Üçboyutlu Özellik: Yapı günümüzdeki hali ile sıvanarak badanalanmış beyaz cephelere ve alaturka kiremitle kaplı örttü sistemine sahiptir. Asıl girişin bulunduğu güney cephe payanda ve alt ve üst kat pencereleri ile hareketlendirilmiştir. Kuzey cephede görünen beden duvarları ikinci kata aittir. Kot seviyesinin yükselmesi nedeniyle bu cephenin büyük kısmı kot seviyesinin altında kalmıştır. Kuzey cephede yer alan kapının bulunduğu bölümün önceden tonozla örtülü bir mekân olduğu, buradaki duvar kalıntısında görülebilen tonoz kalıntısından anlaşılmaktadır. Doğu cephede yan yana bulunan tonozların her birine dikdörtgen pencereler açılmıştır.
Malzeme: Mevlevihane’nin günümüzdeki hali ile kullanılan malzeme görülemese de yapıya ait eski fotoğraflarda yapının cephelerinde moloz taş ve farklı boyutlarda kaba yontu taş ile aralarına dolgu olarak küçük taşlar kullanılmıştır.
Süsleme: Yapıda herhangi bir süsleme unsuruna rastlanmaz.
Tarihlendirme: Yapının tarihlendirilmesinde ilk sorun S. F. Erten’in, Mevlevihane’ye bitişik hamamın farkına varamayıp, onun doğu cephesindeki kitabeyi, Mevlevihane binasına aitmiş gibi yayınlaması ile başlamıştır.
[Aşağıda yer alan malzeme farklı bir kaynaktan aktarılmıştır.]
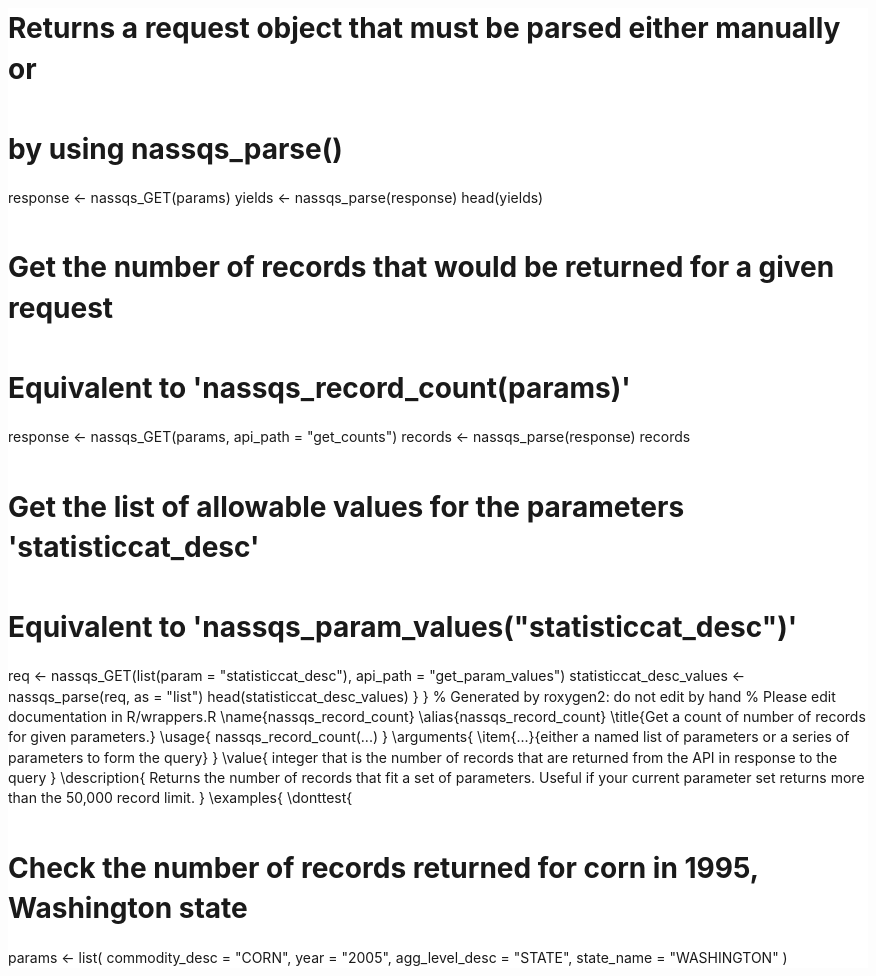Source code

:   # Returns a request object that must be parsed either manually or
  # by using nassqs_parse()
  response <- nassqs_GET(params)
  yields <- nassqs_parse(response)
  head(yields)

  # Get the number of records that would be returned for a given request
  # Equivalent to 'nassqs_record_count(params)'
  response <- nassqs_GET(params, api_path = "get_counts")
  records <- nassqs_parse(response)
  records

  # Get the list of allowable values for the parameters 'statisticcat_desc'
  # Equivalent to 'nassqs_param_values("statisticcat_desc")'
  req <- nassqs_GET(list(param = "statisticcat_desc"),
                    api_path = "get_param_values")
  statisticcat_desc_values <- nassqs_parse(req, as = "list")
  head(statisticcat_desc_values)
}
}
% Generated by roxygen2: do not edit by hand
% Please edit documentation in R/wrappers.R
\name{nassqs_record_count}
\alias{nassqs_record_count}
\title{Get a count of number of records for given parameters.}
\usage{
nassqs_record_count(...)
}
\arguments{
\item{...}{either a named list of parameters or a series of parameters to
form the query}
}
\value{
integer that is the number of records that are returned from the
API in response to the query
}
\description{
Returns the number of records that fit a set of parameters. Useful if your
current parameter set returns more than the 50,000 record limit.
}
\examples{
\donttest{
  # Check the number of records returned for corn in 1995, Washington state
  params <- list(
    commodity_desc = "CORN",
    year = "2005",
    agg_level_desc = "STATE",
    state_name = "WASHINGTON"
  )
S. F. Erten’den sonra araştırmacılar yapının tarihlendirmesini belirtilen kitabeye atfen yapmışlardır. Bahsi geçen kitabenin 1971 onarımından sonra açığa çıkan, toprak altındaki hamama ait olduğu anlaşılmıştır. Süreç içerisinde gördüğü birçok onarım yapının asıl kimliğini değiştirmiş olsa da yapının etrafındaki diğer yapılarla olan ilişkisi ele alındığında, onun 13. yüzyılda inşa edildiği anlaşılmaktadır.
Değerlendirme: Antalya’daki bazı Anadolu Selçuklu yapılarında olduğu gibi Mevlevihane binası da birtakım sorunlara sahiptir. Yapının inşa edildiği tarih, yapının işlevi ve sonrasında onarımlarla birlikte gelen farklı işlevler günümüzde yapıyı tanımlarken bazı sorunlara neden olmaktadır. Yapının daha önce belirtildiği gibi ilk yapımı dini bir işlev doğrultusunda olamaz. Leyla Yılmaz, yapının bulunduğu mahali ve yapının etrafındaki diğer yapıları dikkate alarak, Mevlevihane’nin Anadolu Selçuklu Sarayına ait bir harem olabileceğini belirtir.
Kaynakça: DURUKAN, Aynur; “Alâeddin Keykubad Döneminde Antalya”, Antalya 2. Selçuklu Eserleri Semineri, Antalya
ERTEN, S.Fikri; Antalya Vilayeti Tarihi, İstanbul, 1940.
YILMAZ, Leyla; Antalya (16.Yüzyılın Sonuna Kadar),Ankara, 2002.